16. We are in respectful agreement with the view taken in the above-referred case cited by Shri Mehta, learned counsel for the assessee. Shri Mehta has also relied on the judgments of other High Courts in CIT v. Mattoo Worsted Spinning and Weaving Mills [1983] 139 ITR 1020 (J & K) and CIT v. Caps and Caps [1989] 179 ITR 235 (MP). The Hon’ble High Courts of Jammu and Kashmir and Madhya Pradesh have taken the same view as the High Court of Punjab. With respect, we are unable to agree with the view taken by the High Court of Karnataka. We prefer to follow the view of the majority of the High Courts after going through each of the cases, as the interpretation of the relevant provisions given in these decisions appeals to us.
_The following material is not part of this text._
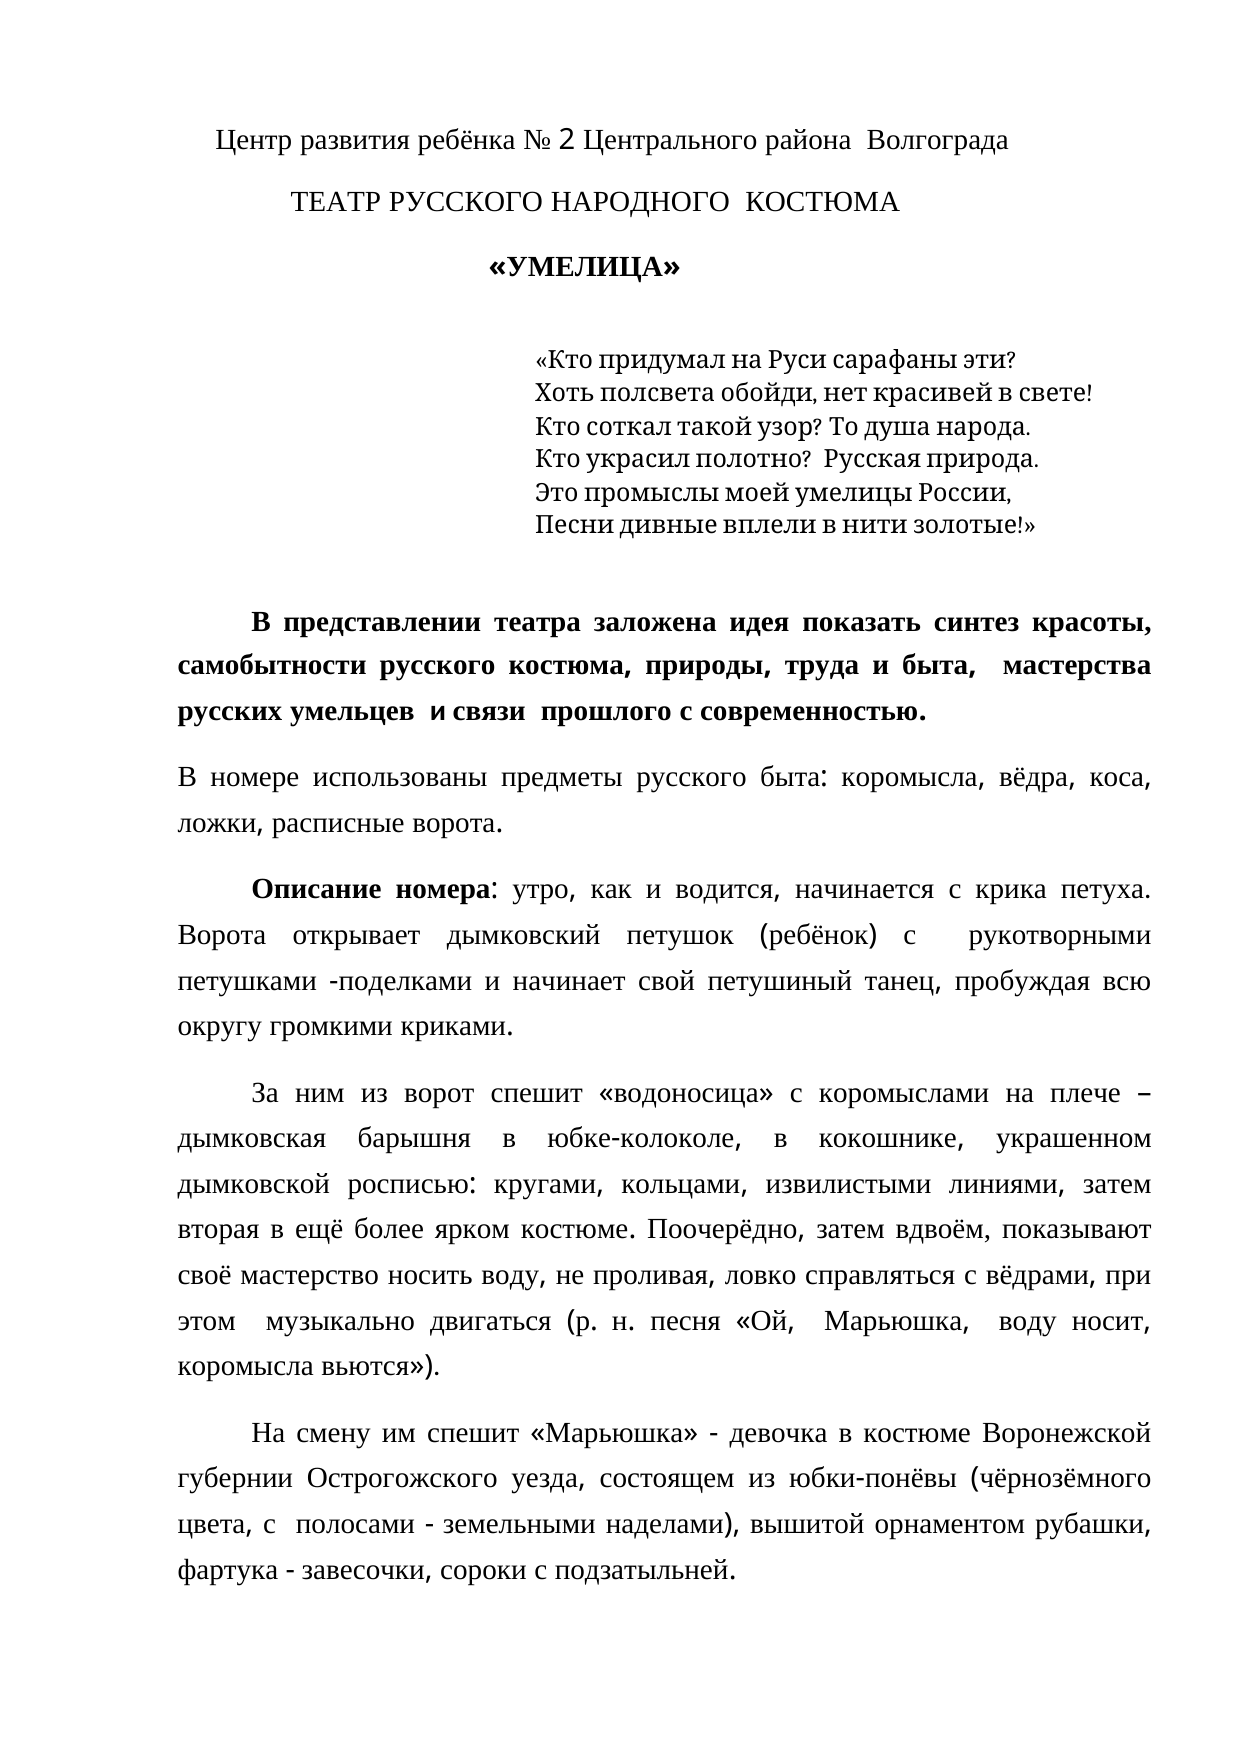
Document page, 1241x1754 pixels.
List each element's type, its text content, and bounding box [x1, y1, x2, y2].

Several good reasons have been set out in the various judgments of other High Courts in support of the view that the assessee must be held entitled to avail of the benefit of carry forward and set-off section 80J deficiency in the year of profit even in the absence of computation thereof in the year of loss. We concur with the reasoning and conclusion in each of the judgments cited before us, except the above-referred judgment of the Karnataka High Court in the case of CIT v. Sree Valliappa Textiles [1987] 166 ITR 548. We respectfully differ from the Karnataka view.

17. In view of the above discussion, we answer question No. 1 also in the affirmative and in favour of the assessee.

18. In the result, to repeat, the questions are answered as follows :

Question No. 1 : In the affirmative and in favour of the assessee.

Question No. 2 : In the affirmative and in favour of the assessee.

Question No. 3 : In the affirmative and in favour of the assessee.

19. There shall be no order as to costs of the reference.